Duduk di Jabatan Sipil, Tapi Membangkangi Hukum Sipil
Pasal 47 ayat (1) UU TNI juga masih memberi ruang masuknya militer duduk di jabatan sipil, seperti pencantuman Sekretariat Presiden yang boleh diisi oleh TNI aktif, BNPB dan lainnya. Padahal, di UU TNI sebelumnya tidak diperbolehkan, sehingga klausul ini yang memperkuat adanya dwifungsi TNI di dalam UU baru. Seharusnya, Sekretariat Presiden adalah jabatan sipil, yang diisi oleh sipil, sehingga TNI aktif harus mundur jika menduduki jabatan tersebut.
Tugas TNI Angkatan Darat/AD dalam menjaga wilayah darat juga multitafisir karena hal itu akan membuka ruang TNI AD bisa melakukan operasi selain perang secara leluasa di wilayah darat dalam mengahadapi ancaman perang maupun non-perang. Ini tentu akan membuka ruang TNI AD potensial masuk kembali menjaga keamanan dalam negeri, seperti pada masa Orde Baru.
Perpanjangan Usia Pensiun Perwira: Membunuh Jenjang Karir, Menumpuk Jendral
Kami memandang Pasal 53 UU TNI yang memberi ruang perpanjangan masa pensiun akan berdampak pada organisasi TNI. Harusnya perpanjangan pensiun cukup pada Bintara, sedangkan terhadap Perwira tidak diperlukan, karena hal itu akan menimbulkan masalah baru bagi organisasi dengan menumpuknya Perwira menengah tanpa jabatan. Perpanjangan pensiun di level Perwira akan berdampak pada problematika organisasi TNI, yaitu terkait sistem meritokrasi.

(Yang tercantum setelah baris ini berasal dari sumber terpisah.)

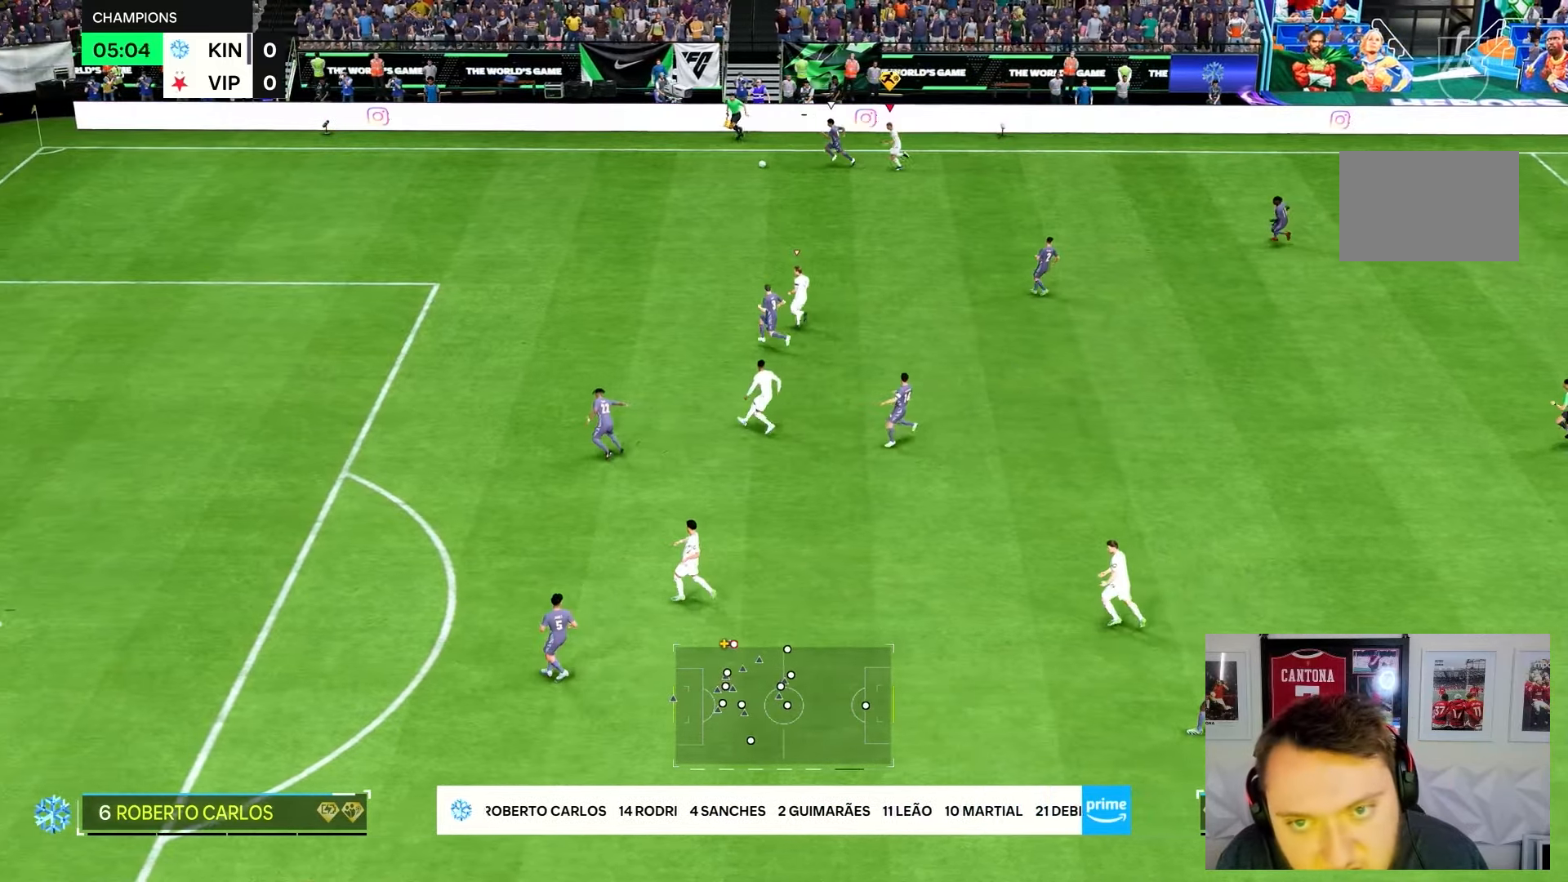
{"dt_ms": 1000, "buttons": ["L2", "R1", "R2"], "left_stick": "right", "right_stick": "center", "events": [[250, "R2", "up"], [250, "left_stick", "center"], [250, "right_stick", "down"], [367, "right_stick", "center"], [400, "R1", "down"], [450, "left_stick", "right"], [533, "L2", "down"], [567, "R2", "down"]]}
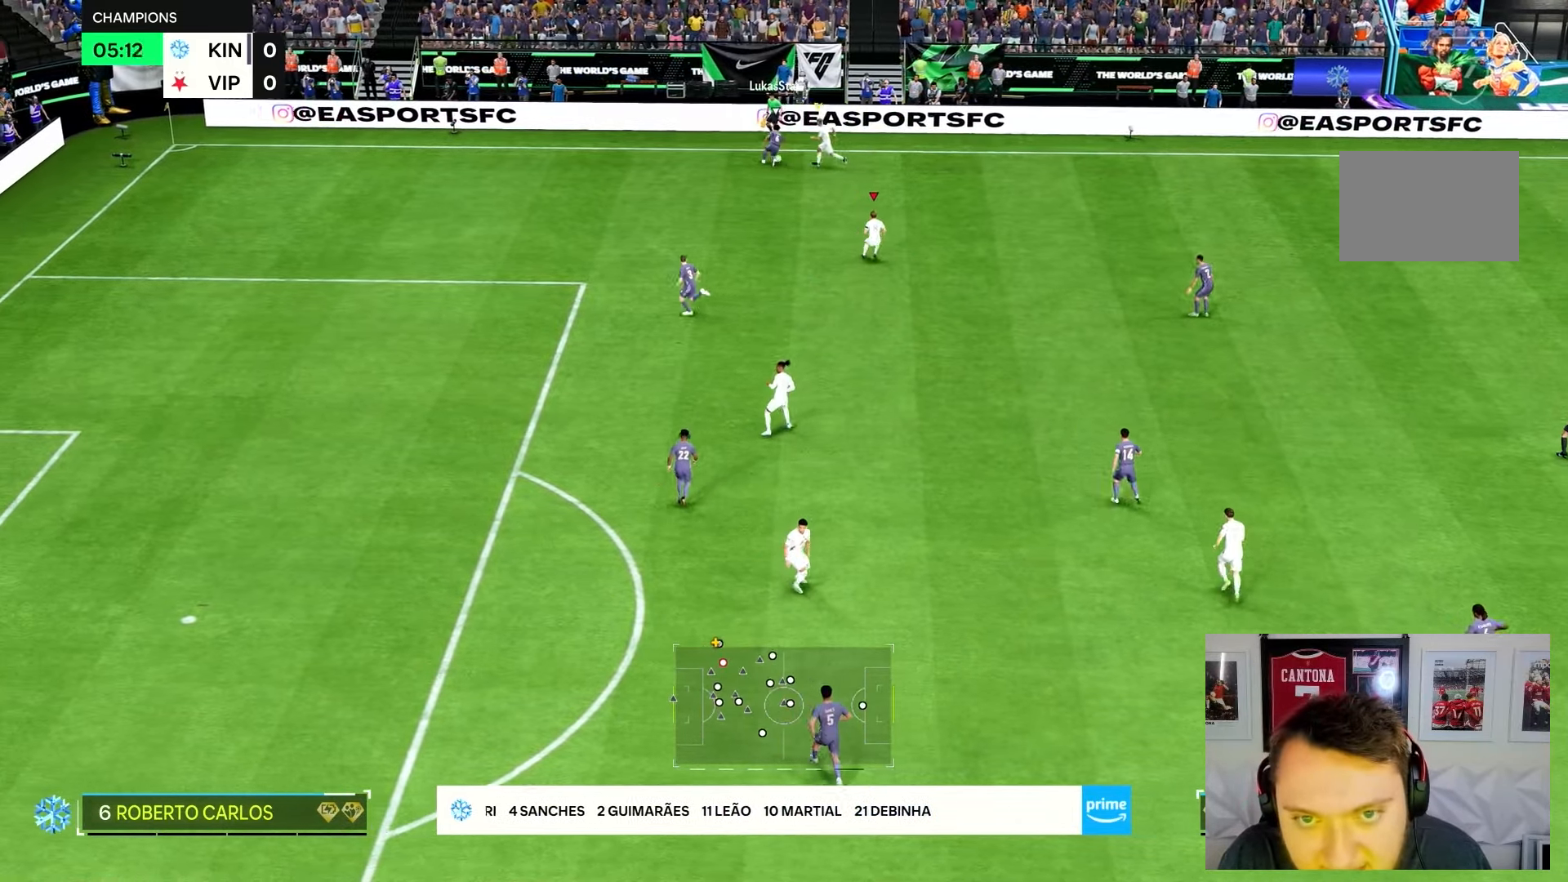
{"dt_ms": 500, "buttons": ["R1", "R2"], "left_stick": "down", "right_stick": "center", "events": [[67, "L2", "up"], [367, "left_stick", "down"]]}
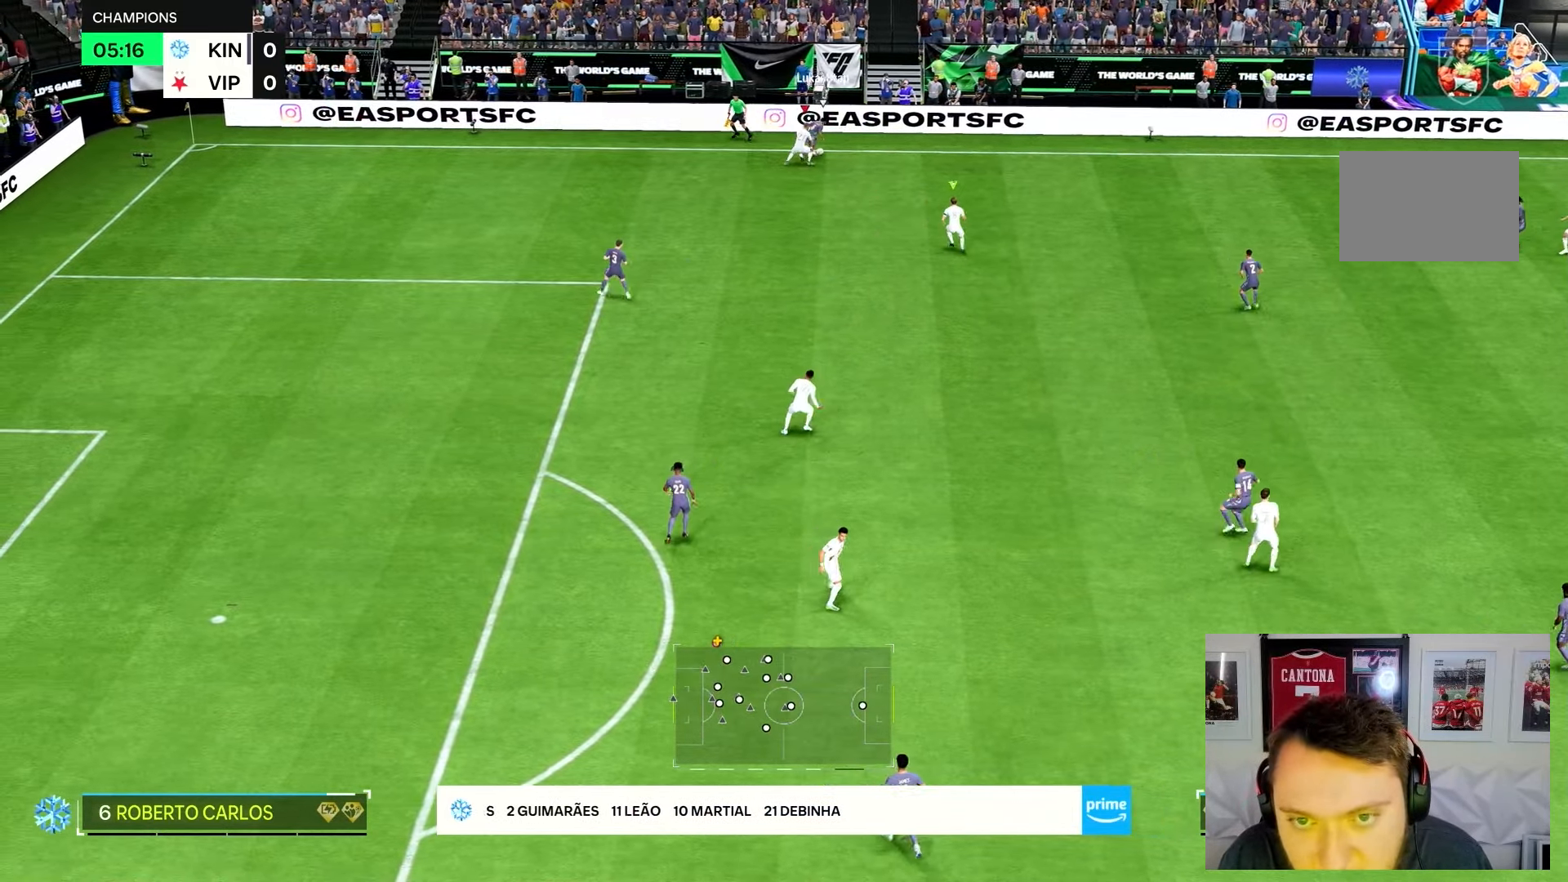
{"dt_ms": 500, "buttons": ["R1", "R2"], "left_stick": "right", "right_stick": "center", "events": [[50, "left_stick", "down-right"], [350, "left_stick", "right"]]}
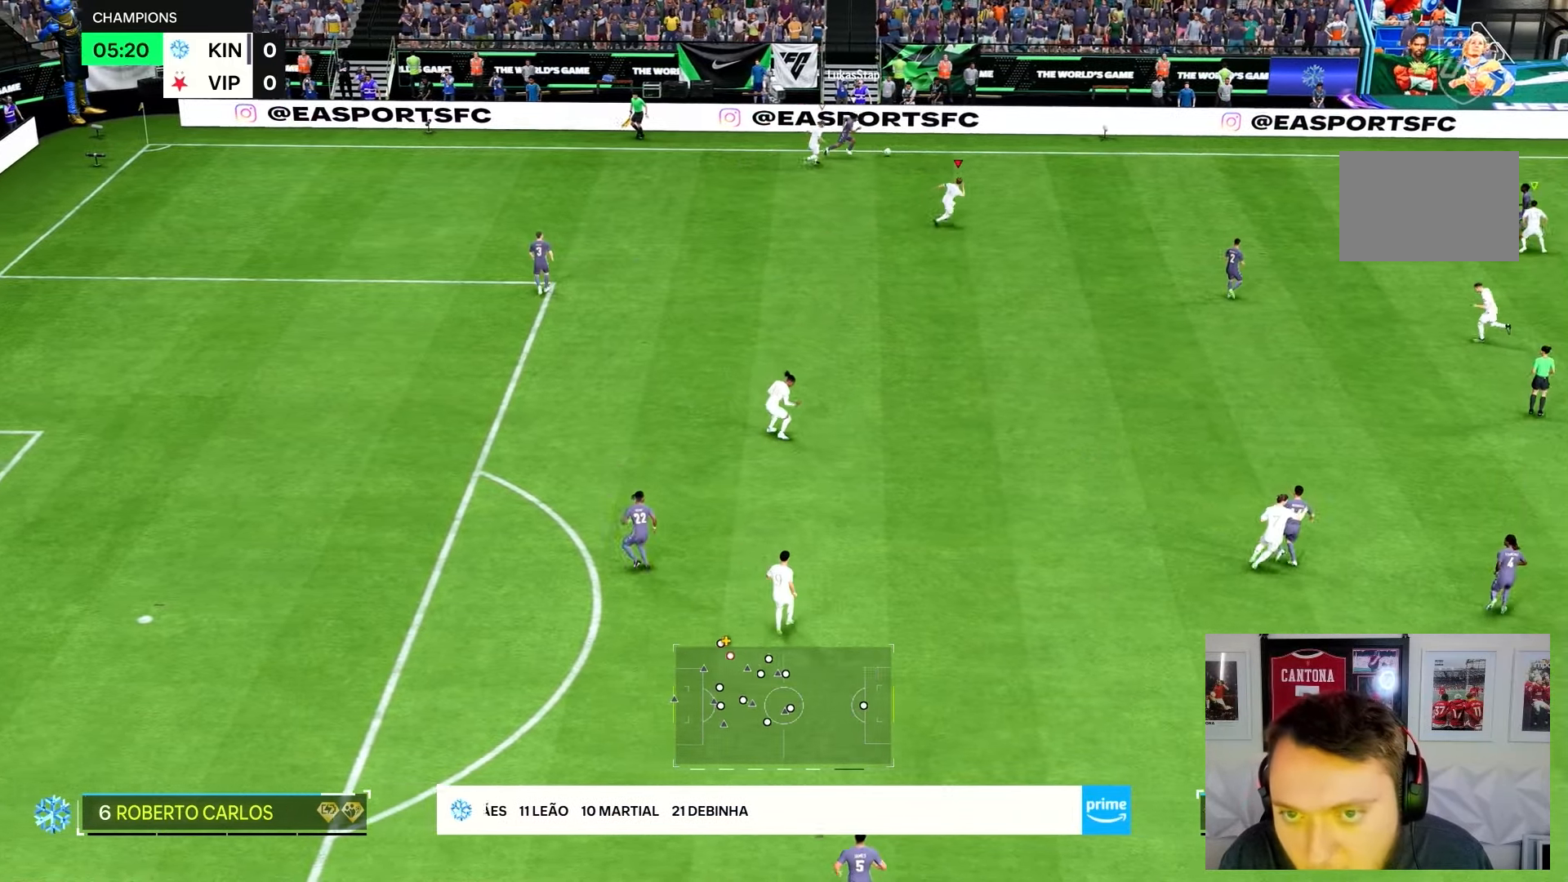
{"dt_ms": 500, "buttons": ["R2"], "left_stick": "right", "right_stick": "center", "events": [[483, "R1", "up"]]}
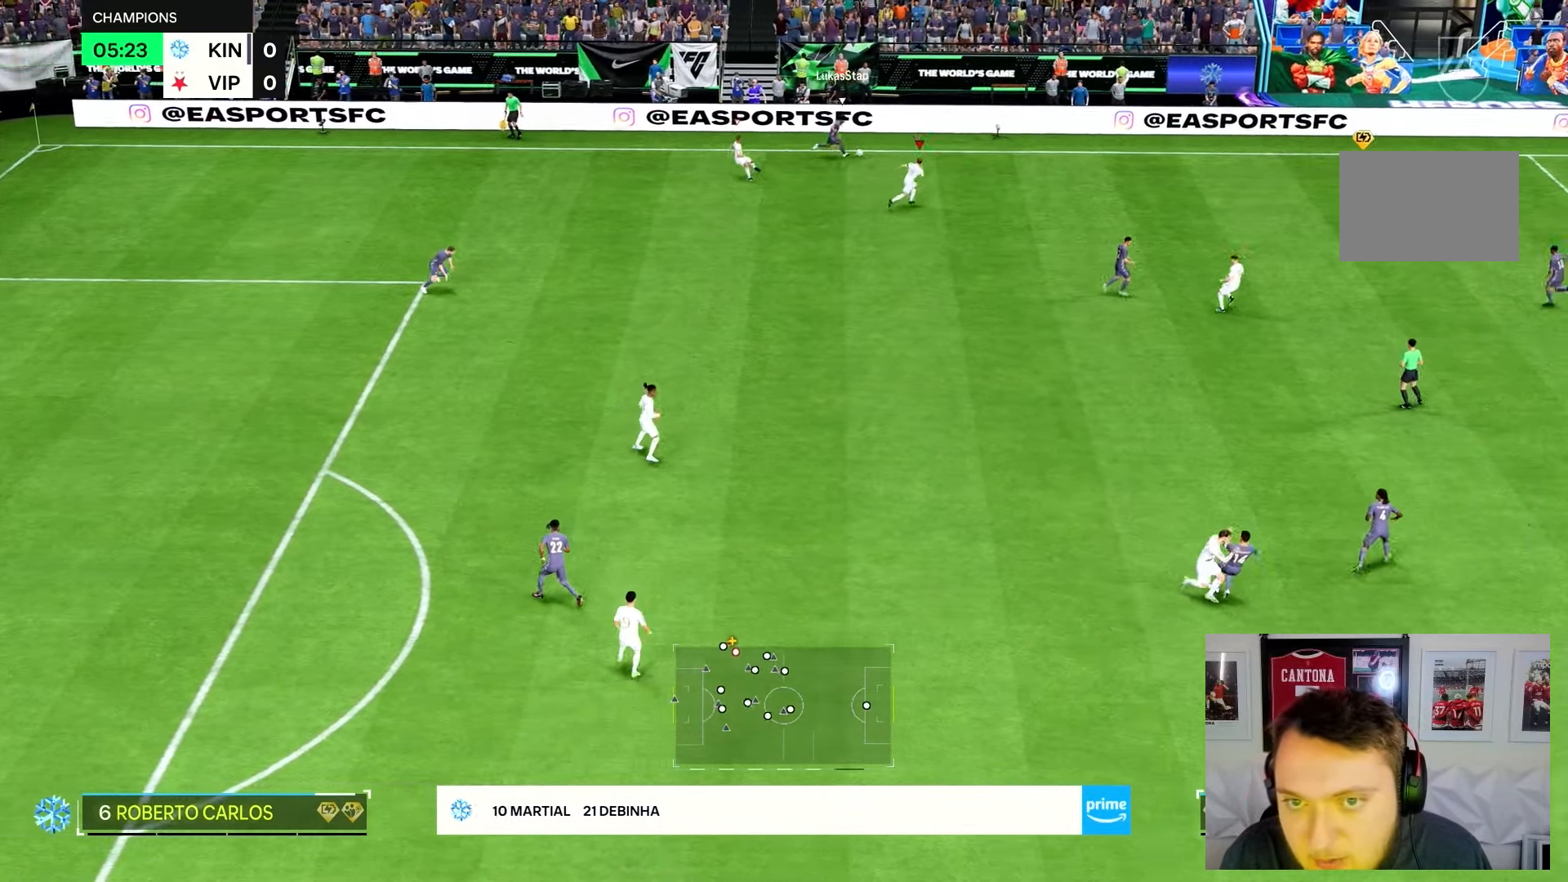
{"dt_ms": 500, "buttons": ["R1", "R2"], "left_stick": "right", "right_stick": "center", "events": [[450, "R1", "down"]]}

Pengesahan UU TNI berlangsung terlalu cepat dan masih mengandung masalah secara formil dan material. Bahkan, mengandung Pasal yang tidak sejalan dengan Konstitusi, membuka ruang kembalinya dwifungsi, dan masuk jauh ke wilayah sipil dan keamanan dalam negeri.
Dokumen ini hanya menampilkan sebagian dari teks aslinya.